В сознании дворянства именно тип богатого, праздного, а значит и порочного буржуа выступал в качестве антитезы типу доблестного рыцаря. И насколько рыцарь признавался необходимым и полезным для общества, настолько буржуа — вредным, паразитирующим на рыцарских добродетелях. Поэтому Ж. Молине восклицал: «…а вы, богатые буржуа, не имеющие понятия о чести и наслаждении славой, будучи врагами общественного блага и всякой доблести, не способны понять… благодаря кому и за чей счет вы живете и наслаждаетесь мирским счастьем; ведь вы в безопасности мирно живете, а рыцари — в постоянных схватках со смертельной опасностью; вы спите, защищенные, спокойно в городах, а они — в открытом поле с мечом в головах; вы живете в мечтах умножить свое имущество, а они умирают за вас и ради вашего богатства!»{206}
Представление о богатых буржуа как носителях порока сохранялось и у тех, кто уже не разделял приверженности к рыцарским идеалам. Коммин, например, пишет о богатых фламандских буржуа в том же духе: «Они упивались богатством и покоем, которые впоследствии навсегда утратили… И мужчины и женщины тратили значительные суммы на одежду и предметы роскоши; обеды и пиры задавались самые большие и расточительные, какие я только видел; бани и другие распутные заведения с женщинами устраивались с бесстыдным размахом». А в итоге он делает вывод о состоянии страны, ставшей ареной длительных военных действий после гибели герцога Карла Смелого: «Не знаю, есть ли сейчас более обездоленная в мире страна, и полагаю, что несчастье на них пало за грехи, совершенные в пору благоденствия».{207}
Заметим, что обвинения в порочности и невыполнении своих социальных обязанностей могли выдвигаться и выдвигались против всех сословий.
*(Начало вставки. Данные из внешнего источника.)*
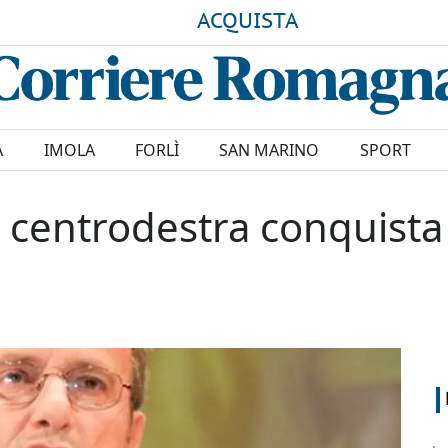
ACQUISTA
A
IMOLA
FORLÌ
SAN MARINO
SPORT
 il centrodestra conquista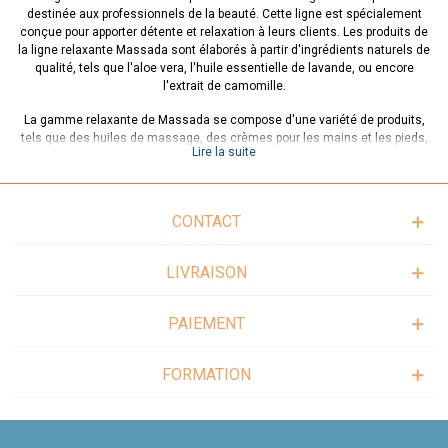
destinée aux professionnels de la beauté. Cette ligne est spécialement
conçue pour apporter détente et relaxation à leurs clients. Les produits de
la ligne relaxante Massada sont élaborés à partir d'ingrédients naturels de
qualité, tels que l'aloe vera, l'huile essentielle de lavande, ou encore
l'extrait de camomille.
La gamme relaxante de Massada se compose d'une variété de produits,
tels que des huiles de massage, des crèmes pour les mains et les pieds,
Lire la suite
des lotions corporelles, des gommages, et bien plus encore. Tous ces
produits ont été formulés pour aider à soulager le stress, la fatigue et les
tensions du corps et de l'esprit.
CONTACT
Les ingrédients naturels contenus dans ces produits ont des propriétés
relaxantes et apaisantes qui aident à détendre les muscles et à réduire les
tensions. Par exemple, l'huile essentielle de lavande est réputée pour ses
LIVRAISON
propriétés apaisantes et relaxantes, tandis que l'aloe vera a des propriétés
hydratantes et cicatrisantes pour la peau.
PAIEMENT
La ligne relaxante de Massada est le choix idéal pour les professionnels de
la beauté qui souhaitent offrir à leurs clients une expérience de relaxation
complète. Les produits sont faciles à utiliser et sont conçus pour être
FORMATION
efficaces et agréables à utiliser. Les esthéticiennes et les salons de
beauté peuvent ainsi proposer à leurs clients des soins relaxants de
qualité professionnelle.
В многочисленных сочинениях первой половины XV в., создававшихся с целью объяснения причин бедствий, обрушившихся на Францию во время возобновившейся Столетней войны, из которых наиболее известным является «Обвинительный диалог» Алена Шартье, эти обвинения звучали очень сильно, особенно против рыцарства, в чью обязанность входила защита страны и всех сословий. Но эти инвективы были предопределены ясным сознанием социально-нравственного долга каждого сословия — рыцарства, духовенства и народа. На буржуа, как часть народа, возлагались все обязательства по поддержанию общественного порядка. Но выделившись из массы народа в особую группу, буржуа, в отличие от ремесленников или крестьян, оказывались совершенно неопределенными в своих социальных функциях, если не сказать, что в качестве таковых представлялись их богатство и пороки, подвигавшие общество к войнам, которые, в свою очередь, приучали к смирению и примиряли с Богом. Поэтому характер обвинений против буржуа был существенно иным, нежели против рыцарства или народа вообще.
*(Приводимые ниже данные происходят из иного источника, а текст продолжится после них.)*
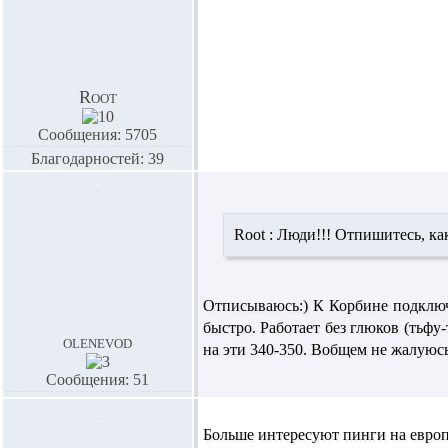
Root
Сообщения: 5705
Благодарностей: 39
Root :
Люди!!! Отпишитесь, как
Отписываюсь:) К Корбине подключ
быстро. Работает без глюков (тьфу-
olenevod
на эти 340-350. Вобщем не жалуюсь
Сообщения: 51
Больше интересуют пинги на европу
Рассматривая второе сословие, которое называлось рыцарским, дворянским или сословием знати, следует обратить внимание на то, как, например, известный политический мыслитель второй половины XIV в. Филипп де Мезьер разделяет это сословие на три группы. В общем, определяя его как сословие знати, он выделяет в нем, во-первых, короля, владетельных князей и баронов; во-вторых, «знатное рыцарство, остальную знать, оруженосцев и благородных» (noble chevalerie, autres nobles, escuyers, gentilshommes) и, наконец, капитанов военных отрядов городов, замков и крепостей.{208}
В связи с этой классификацией представителей второго сословия возникает, по крайней мере, три вопроса: как в ту эпоху понималась знатность, каково ее соотношение с рыцарским достоинством и кому все же вменялась в обязанность военная функция? Точнее говоря, оставалась ли эта функция прерогативой знати?
В общем виде военные обязанности возлагались на рыцарей, которые представлялись непременно людьми благородного происхождения, почему и все сословие часто именовалось рыцарским. Эти понятия, довольно широко распространенные в XIV–XV вв., были, однако, наследием предыдущей эпохи.